Single-turn chat completion (convenience wrapper).

Parameters:
  • messages – OpenAI-style message list.

  • sampling_params – Sampling configuration.

Returns:

A single CompletionOutput.

generate_stream(
messages: List[Dict[str, Any]],
sampling_params: SamplingParams | None = None,
) Generator[StreamDelta, None, None][source]#

Stream generation deltas for a single message list.

Runs handleRequest in a background thread with a StreamChannel attached, yielding StreamDelta objects as tokens are produced.
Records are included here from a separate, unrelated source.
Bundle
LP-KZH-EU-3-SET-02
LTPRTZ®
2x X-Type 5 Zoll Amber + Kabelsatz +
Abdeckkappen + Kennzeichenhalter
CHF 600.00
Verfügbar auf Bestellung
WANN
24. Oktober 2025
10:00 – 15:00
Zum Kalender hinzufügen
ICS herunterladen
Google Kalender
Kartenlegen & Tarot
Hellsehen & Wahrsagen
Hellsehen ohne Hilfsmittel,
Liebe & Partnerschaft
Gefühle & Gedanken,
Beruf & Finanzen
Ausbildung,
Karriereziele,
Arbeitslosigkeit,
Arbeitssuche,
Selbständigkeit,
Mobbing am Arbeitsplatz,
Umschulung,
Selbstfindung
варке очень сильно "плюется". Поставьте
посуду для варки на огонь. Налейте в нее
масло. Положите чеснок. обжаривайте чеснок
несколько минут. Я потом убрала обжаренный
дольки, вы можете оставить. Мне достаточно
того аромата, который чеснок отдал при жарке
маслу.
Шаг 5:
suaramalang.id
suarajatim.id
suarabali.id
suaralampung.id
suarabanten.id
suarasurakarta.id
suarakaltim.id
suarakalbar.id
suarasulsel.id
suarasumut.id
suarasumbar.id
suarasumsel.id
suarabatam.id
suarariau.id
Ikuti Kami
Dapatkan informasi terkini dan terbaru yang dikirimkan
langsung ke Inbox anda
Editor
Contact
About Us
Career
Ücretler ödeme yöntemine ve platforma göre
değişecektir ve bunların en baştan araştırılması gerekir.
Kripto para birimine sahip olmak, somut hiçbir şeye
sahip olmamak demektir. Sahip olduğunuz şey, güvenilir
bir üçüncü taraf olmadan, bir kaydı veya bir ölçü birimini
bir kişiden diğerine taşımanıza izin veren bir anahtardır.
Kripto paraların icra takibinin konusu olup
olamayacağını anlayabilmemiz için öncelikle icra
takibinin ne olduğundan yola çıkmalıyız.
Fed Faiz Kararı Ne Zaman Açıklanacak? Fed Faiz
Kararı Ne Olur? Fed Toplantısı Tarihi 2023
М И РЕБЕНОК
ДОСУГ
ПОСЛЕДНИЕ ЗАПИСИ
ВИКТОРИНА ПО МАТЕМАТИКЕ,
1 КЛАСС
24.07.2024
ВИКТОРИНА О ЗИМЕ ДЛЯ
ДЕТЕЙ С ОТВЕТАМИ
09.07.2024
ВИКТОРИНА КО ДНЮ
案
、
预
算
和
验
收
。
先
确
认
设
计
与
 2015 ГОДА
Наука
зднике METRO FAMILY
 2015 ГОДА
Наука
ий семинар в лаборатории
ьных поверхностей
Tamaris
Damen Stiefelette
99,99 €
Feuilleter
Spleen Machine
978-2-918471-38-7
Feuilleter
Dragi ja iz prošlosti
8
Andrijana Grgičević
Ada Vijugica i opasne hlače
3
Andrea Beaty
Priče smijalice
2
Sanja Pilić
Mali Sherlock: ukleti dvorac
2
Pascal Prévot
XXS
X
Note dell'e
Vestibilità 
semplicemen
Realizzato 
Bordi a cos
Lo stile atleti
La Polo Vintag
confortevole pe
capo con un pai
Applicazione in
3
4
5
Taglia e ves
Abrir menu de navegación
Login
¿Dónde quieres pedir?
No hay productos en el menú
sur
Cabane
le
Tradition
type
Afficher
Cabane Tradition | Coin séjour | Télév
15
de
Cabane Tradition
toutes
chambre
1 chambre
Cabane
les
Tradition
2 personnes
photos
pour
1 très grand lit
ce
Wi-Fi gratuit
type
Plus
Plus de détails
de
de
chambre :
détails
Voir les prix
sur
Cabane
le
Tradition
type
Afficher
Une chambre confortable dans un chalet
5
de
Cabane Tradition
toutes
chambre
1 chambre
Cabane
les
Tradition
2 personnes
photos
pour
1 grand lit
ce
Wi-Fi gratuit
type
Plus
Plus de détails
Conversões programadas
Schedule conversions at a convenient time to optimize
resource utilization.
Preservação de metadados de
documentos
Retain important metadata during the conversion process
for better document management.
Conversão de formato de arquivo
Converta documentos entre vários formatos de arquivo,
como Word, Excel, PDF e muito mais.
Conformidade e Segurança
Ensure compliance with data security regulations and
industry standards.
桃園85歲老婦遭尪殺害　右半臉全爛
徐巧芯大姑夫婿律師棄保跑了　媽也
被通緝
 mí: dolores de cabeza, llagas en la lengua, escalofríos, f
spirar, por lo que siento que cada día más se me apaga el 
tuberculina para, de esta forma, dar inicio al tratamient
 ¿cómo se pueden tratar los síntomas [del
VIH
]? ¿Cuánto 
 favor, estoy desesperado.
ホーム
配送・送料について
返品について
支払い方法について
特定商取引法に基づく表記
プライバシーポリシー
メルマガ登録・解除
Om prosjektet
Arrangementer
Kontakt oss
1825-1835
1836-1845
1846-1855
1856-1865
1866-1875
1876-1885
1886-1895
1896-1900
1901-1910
serve(host: str = '0.0.0.0', port: int = 8000) None[source]#

Start an OpenAI-compatible HTTP server.

Parameters:
  • host – Bind address.

  • port – Bind port.

property model_dir: str#

Path to the resolved model checkpoint.

property engine_dir: str#

Path to the TensorRT engine directory.

property has_draft_model: bool#

Whether Eagle speculative decoding is active.

class experimental.server.SamplingParams(
temperature: float = 0.7,
top_p: float = 0.9,
top_k: int = 50,
max_tokens: int = 2048,
enable_thinking: bool = False,
disable_spec_decode: bool = False,
)[source]#

Bases: object

Sampling parameters (mirrors vLLM’s SamplingParams).

temperature: float = 0.7#
top_p: float = 0.9#
top_k: int = 50#
max_tokens: int = 2048#
enable_thinking: bool = False#
disable_spec_decode: bool = False#
__init__(
temperature: float = 0.7,
top_p: float = 0.9,
top_k: int = 50,
max_tokens: int = 2048,
enable_thinking: bool = False,
disable_spec_decode: bool = False,
) None#
class experimental.server.CompletionOutput(
text: str = '',
token_ids: List[int] = <factory>,
finish_reason: str | None = None,
)[source]#

Bases: object

Output of a single generation request.

text: str = ''#
token_ids: List[int]#
finish_reason: str | None = None#
__init__(
text: str = '',
token_ids: List[int] = <factory>,
finish_reason: str | None = None,
) None#
class experimental.server.StreamDelta(
text: str = '',
token_ids: List[int] = <factory>,
finished: bool = False,
finish_reason: str | None = None,
)[source]#

Bases: object

Single delta from a streaming generation.

text: str = ''#
token_ids: List[int]#
finished: bool = False#
finish_reason: str | None = None#
__init__(
text: str = '',
token_ids: List[int] = <factory>,
finished: bool = False,
finish_reason: str | None = None,
) None#

Experimental Quantization#

Standalone quantization for TensorRT Edge-LLM.

Decoupled from the ONNX exporter — runs in a clean venv with only torch, transformers, and modelopt.

python -m experimental.quantization.cli –help

LLM Loader#

Deprecated Export Package#

The tensorrt_edgellm package contains deprecated Python export utilities that remain available in 0.7.1 for compatibility. New model enablement should target the experimental quantization and llm_loader workflow above.